Just occurred to me that while we don’t have specific data for Missouri, it’s unlikely that a huge percentage of women in 1928 rural MO voted, given the conservative nature of the state. Women’s suffrage had only been granted 8 years earlier, and what little data we have suggests relatively few women in Southern and border states cast ballots,
My guess is this is an item geared for men. It may even have been geared for a specific occupation, such as physicians, whose numbers may have been small, but whose influence was great.
I hereby rescind my earlier guess of icebox scraper.
I probably would have said the same, but here are some. They seem to go under a variety of names like “turkey wing whisk”, “fantail whisk” and “witches whisk”.
So far the only thing I’ve found pictures of that specifically has triangular holes is a vintage corn scraper, only that’s not a particularly good match either.
Did you use a magnet to see if it was made of steel? Despite the 1928 date for the election of some coroner named Schwartz it looks more modern to me.
That style of rolled metal handle is tickling some kind of memory, just can’t place it. It does resemble some melon slicing tools, but nothing in particular.
Since it probably was something that many would have found useful as some sort of promotional give-away, and more likely to be used by males in 1928, I would suggest that it is likely related to smoking.
My best guess is a pipe bowl scraper, for cleaning out the used tobacco from your pipe bowl.
I had a new idea. After thinking about it more, I don’t like it, but I’m going to throw it out anyway.
It’s the handle of a fan. The triangular holes were where the slats attached to the handle, but the slats are long gone. Maybe there was a piece of wood in the handle too – where the metal wraps around the back it looks like it could be enclosing a piece of wood. These fans could have been handed out in the summer before the election.
I’m not crazy about this theory because – I’ve never seen a fan with this kind of design; it seems unnecessarily complicated compared to a normal fan with slats pinned at one end. And it seems kind of odd for a fan to have that big hanging hole or whatever it is at the end of the handle.

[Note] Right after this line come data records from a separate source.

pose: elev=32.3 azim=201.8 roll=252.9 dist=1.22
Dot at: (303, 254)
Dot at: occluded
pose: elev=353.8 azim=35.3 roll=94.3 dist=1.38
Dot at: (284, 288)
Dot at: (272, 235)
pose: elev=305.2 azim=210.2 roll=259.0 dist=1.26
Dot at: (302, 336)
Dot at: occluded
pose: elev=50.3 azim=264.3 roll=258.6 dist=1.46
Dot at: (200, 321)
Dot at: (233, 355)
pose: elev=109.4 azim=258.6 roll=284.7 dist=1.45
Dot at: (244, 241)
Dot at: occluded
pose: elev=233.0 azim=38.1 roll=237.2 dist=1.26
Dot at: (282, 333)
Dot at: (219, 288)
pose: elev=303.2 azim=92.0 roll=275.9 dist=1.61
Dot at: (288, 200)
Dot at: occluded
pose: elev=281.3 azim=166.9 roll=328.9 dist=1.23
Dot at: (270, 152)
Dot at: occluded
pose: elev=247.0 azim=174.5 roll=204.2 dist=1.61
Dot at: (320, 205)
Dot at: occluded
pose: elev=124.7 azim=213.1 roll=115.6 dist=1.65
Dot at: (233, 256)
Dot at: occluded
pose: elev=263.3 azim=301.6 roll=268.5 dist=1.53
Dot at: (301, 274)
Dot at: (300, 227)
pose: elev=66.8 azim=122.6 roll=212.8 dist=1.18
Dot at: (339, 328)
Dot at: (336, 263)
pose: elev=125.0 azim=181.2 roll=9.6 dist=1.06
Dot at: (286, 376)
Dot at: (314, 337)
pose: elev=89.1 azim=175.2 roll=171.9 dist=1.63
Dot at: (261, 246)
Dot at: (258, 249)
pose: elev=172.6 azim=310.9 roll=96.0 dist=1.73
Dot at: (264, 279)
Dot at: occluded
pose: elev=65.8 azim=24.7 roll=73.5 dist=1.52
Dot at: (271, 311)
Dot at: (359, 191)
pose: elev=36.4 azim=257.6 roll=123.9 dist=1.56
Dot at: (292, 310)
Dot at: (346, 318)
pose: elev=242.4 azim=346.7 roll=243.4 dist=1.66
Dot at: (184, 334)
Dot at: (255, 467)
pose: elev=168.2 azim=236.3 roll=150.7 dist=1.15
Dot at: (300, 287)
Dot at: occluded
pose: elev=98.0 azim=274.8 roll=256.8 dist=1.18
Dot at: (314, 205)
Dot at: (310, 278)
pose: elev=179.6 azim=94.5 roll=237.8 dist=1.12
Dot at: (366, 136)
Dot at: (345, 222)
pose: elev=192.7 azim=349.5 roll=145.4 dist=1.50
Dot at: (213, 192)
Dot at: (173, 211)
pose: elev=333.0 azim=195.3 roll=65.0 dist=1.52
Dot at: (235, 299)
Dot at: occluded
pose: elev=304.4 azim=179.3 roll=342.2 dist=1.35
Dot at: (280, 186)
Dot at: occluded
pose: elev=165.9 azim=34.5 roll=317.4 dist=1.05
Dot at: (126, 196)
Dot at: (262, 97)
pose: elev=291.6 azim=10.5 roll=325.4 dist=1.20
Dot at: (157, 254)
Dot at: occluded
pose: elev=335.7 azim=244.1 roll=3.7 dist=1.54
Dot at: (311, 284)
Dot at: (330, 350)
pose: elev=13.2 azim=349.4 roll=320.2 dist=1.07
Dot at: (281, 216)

Yeah, this. It’s in remarkably good shape for something from 1928. And the few metal election campaign tchotchkes I could find from that time period were engraved. The text on this just doesn’t look 90 years old.
OP, are you able to make any guesses about a possible upper and lower bound for the age?
I meant we don’t have specific dating for the number of Missouri women who turned out to vote in the November, 1928 election. Sorry, I thought that was evident from the context in my post.